_ТЕКСТ СТРАНИЦЫ_:
···

Праздники всегда отмечались соборно, это и религиозные праздники, и дни рождения, и другие важные события в жизни страны и семьи. Собирались все родственники, в основном, мы все шли к Ситниковым (Никитиным) на Каховского. За моей бабушкой были закреплены ее знаменитые пироги с мясом и капустой, которые она готовила в русской печи. А корочка была тоненькая-тонень-кая, и начинка, пальчики оближешь. Пироги перекладывались на деревянные блюда, а сверху накрывались полотенцем. Когда стол уже был накрыт к торжеству, все садились, женщины обычно в белых платочках, выпивали по две-три рюмочки, закусывали от души и потом начинали петь. Песенную манеру на разные голоса привезли с Дона и пели так здорово, задушевно…
Конечно, посещали каждую церковную службу. Без этого не обходился ни один праздник.
Они хорошо одевались. Женщины всегда в светлых платьях, обязательно в белых платочках, носочки, туфельки мягкие.
Не помню, чтобы была зависть к кому-то, кто лучше устроился, богаче живет… Они и сами жили до раскулачивания в достатке, созданном собственным трудом. Но и после всего, что произошло, что испытали, наши родители и предки не озлобились, не очерствели. И это было очень важно для воспитания младших поколений. В семье, кстати, ценили книгу, в основном, все были грамотные.
И еще чем мы с ней по вечерам занимались. Она любила вязать, у нее получались шикарные платки. Она вязала, а я шерсть мыл, чесал, затем наворачивал на веретено, а она вязала… Я и сам могу вязать. У нее были подрамники, она на них надевала платки, они на них подсушивались. Расправлялись. Это тоже было искусство. Бабушка вязала платки двух видов: зимние – толстые, тяжелые, обычно серые и черные, а летние – легкие, всегда белые.
Бабушка рассказывала такой случай: у нее была корова, а во время войны всех привлекали на работы, это назывался трудовой фронт. А Астрахань ведь бомбили. В районе нынешнего сельхозтехникума тогда были шикарные сады, их охраняли собаки. И вот туда в войну бабушка ходила пасти коров. «А когда немецкие самолеты налетали и сбрасывали бомбы, – рассказывала она, – мы за коров прячемся, осколки на коров летели, а мы под коровами прятались».
Отец получил медаль «За боевые заслуги» одновременно с Петей, который погиб, а в это время находился от него в 80-и километрах на одном фронте, на одном участке. Это было уже в Польше. Я сравнил это по наградным документам, Петру награда присвоена посмертно. И вот ведь смотрите: семья пострадала от Советской власти, а сын пошел воевать и погиб за советскую власть…»
Татьяна Тимофеевна (Тихоновна) ЛУЗИКОВА:
«Папа мой, Лузиков Тимофей Тимофеевич, всегда выглядел, как настоящий английский денди – сдержанный, интеллигентный, начитанный. Всегда на нем был костюм, рубашка и так идущий ему галстук. Всегда в командировках, недосягаемый, занятой. Научил меня игре в шахматы.

···

_ЗАДАНИЯ_:
#1 Какие два вида платков вязала бабушка согласно воспоминаниям?
#2 Перепишите из воспоминаний фрагмент, начиная со слов «Праздники всегда отмечались» и заканчивая словами «ни один праздник.».
Записи при выполнении заданий не используются.

_ПРЕДОСТАВЛЕННЫЕ ЗАПИСИ_:
···

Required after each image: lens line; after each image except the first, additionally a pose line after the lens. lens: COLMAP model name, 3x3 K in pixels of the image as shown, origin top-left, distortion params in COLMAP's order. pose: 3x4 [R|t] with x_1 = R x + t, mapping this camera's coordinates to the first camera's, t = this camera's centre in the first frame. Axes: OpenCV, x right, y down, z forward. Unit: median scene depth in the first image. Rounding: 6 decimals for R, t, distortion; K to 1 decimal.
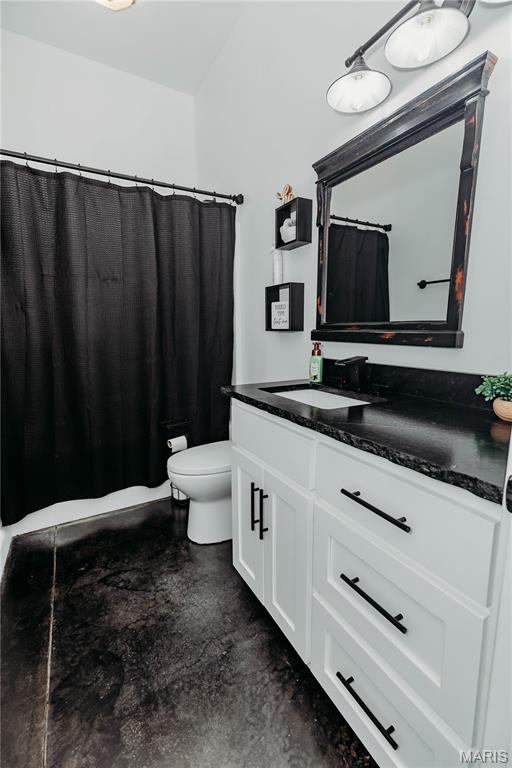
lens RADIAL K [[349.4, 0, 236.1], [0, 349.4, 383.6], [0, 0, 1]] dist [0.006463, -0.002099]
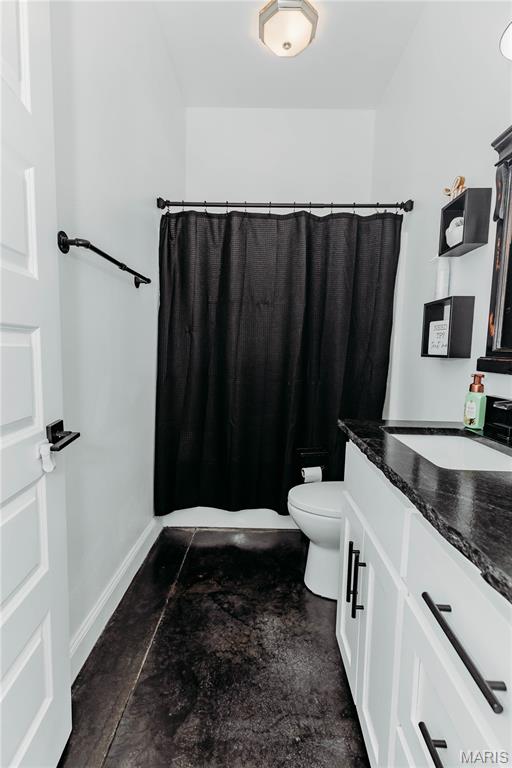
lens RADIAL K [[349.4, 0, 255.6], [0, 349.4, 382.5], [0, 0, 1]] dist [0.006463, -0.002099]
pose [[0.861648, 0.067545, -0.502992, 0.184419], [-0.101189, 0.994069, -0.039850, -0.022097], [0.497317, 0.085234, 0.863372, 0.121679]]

···

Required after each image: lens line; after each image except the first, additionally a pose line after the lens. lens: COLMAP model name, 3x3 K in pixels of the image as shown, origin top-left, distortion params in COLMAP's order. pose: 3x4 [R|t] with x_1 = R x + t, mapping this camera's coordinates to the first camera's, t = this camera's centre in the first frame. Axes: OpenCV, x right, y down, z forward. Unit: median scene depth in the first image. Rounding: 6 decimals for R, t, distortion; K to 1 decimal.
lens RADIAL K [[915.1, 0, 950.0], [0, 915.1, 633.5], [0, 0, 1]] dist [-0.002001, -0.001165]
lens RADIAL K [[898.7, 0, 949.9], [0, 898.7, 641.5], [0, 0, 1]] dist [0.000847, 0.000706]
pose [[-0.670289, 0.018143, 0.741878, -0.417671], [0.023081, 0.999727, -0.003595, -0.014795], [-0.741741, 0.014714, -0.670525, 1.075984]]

···

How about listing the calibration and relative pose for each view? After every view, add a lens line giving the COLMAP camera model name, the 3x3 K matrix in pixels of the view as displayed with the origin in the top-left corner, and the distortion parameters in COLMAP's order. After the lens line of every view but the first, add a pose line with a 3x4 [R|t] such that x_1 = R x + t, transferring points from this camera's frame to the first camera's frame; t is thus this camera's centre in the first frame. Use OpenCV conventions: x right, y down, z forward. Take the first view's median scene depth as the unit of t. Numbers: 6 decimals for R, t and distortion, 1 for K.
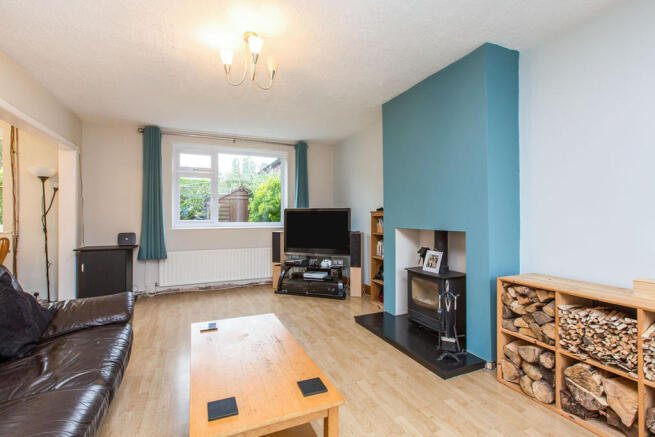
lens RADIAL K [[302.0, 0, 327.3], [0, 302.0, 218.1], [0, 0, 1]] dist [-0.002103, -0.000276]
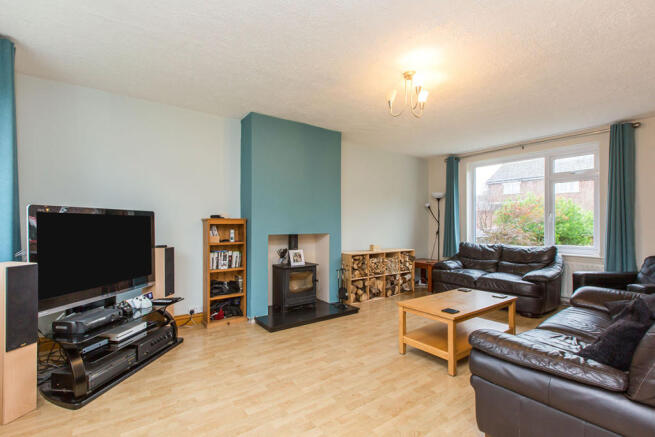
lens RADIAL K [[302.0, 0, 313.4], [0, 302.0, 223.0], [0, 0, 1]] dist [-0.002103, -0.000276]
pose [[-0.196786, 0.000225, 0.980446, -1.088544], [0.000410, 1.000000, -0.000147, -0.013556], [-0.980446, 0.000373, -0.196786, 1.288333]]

···

_ОЖИДАЕМЫЕ ОТВЕТЫ_:
#1 Зимние (толстые, тяжелые, обычно серые и черные) и летние (легкие, всегда белые).

#2
Праздники всегда отмечались соборно, это и религиозные праздники, и дни рождения, и другие важные события в жизни страны и семьи. Собирались все родственники, в основном, мы все шли к Ситниковым (Никитиным) на Каховского. За моей бабушкой были закреплены ее знаменитые пироги с мясом и капустой, которые она готовила в русской печи. А корочка была тоненькая-тонень-кая, и начинка, пальчики оближешь. Пироги перекладывались на деревянные блюда, а сверху накрывались полотенцем. Когда стол уже был накрыт к торжеству, все садились, женщины обычно в белых платочках, выпивали по две-три рюмочки, закусывали от души и потом начинали петь. Песенную манеру на разные голоса привезли с Дона и пели так здорово, задушевно…
Конечно, посещали каждую церковную службу. Без этого не обходился ни один праздник.